▽
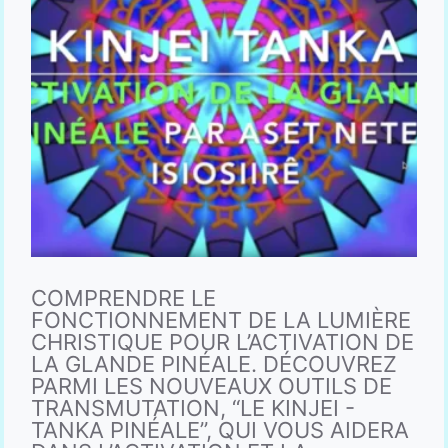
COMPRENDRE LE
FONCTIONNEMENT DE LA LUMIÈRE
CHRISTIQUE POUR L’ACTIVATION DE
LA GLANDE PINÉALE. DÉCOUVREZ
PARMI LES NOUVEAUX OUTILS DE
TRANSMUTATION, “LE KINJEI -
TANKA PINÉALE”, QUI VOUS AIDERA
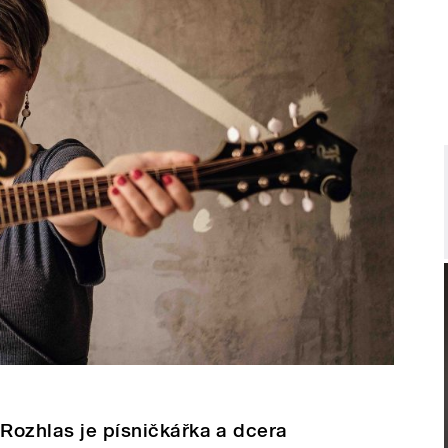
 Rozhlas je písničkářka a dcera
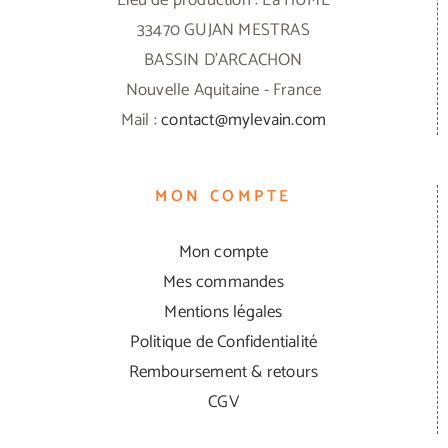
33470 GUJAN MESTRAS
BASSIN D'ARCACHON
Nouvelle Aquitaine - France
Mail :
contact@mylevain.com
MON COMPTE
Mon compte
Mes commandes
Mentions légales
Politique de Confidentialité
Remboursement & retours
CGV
△
▽
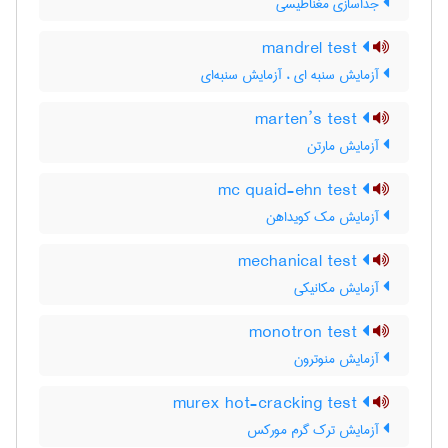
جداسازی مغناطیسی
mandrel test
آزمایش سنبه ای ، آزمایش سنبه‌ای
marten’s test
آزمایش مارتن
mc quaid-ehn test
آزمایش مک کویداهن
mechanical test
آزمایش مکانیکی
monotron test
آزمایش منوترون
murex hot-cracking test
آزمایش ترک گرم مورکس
△
▽
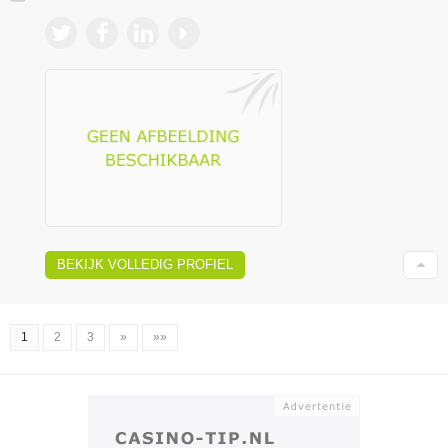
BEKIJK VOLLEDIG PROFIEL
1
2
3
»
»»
△
• _TO-DO ITEM_
Go through the listing above and write out exactly the lines starting with the one holding "جداسازی مغناطیسی" and running through the one holding "آزمایش ترک گرم مورکس", ends included, and no others.

• _RESULT OF THIS TASK_
جداسازی مغناطیسی
mandrel test
آزمایش سنبه ای ، آزمایش سنبه‌ای
marten’s test
آزمایش مارتن
mc quaid-ehn test
آزمایش مک کویداهن
mechanical test
آزمایش مکانیکی
monotron test
آزمایش منوترون
murex hot-cracking test
آزمایش ترک گرم مورکس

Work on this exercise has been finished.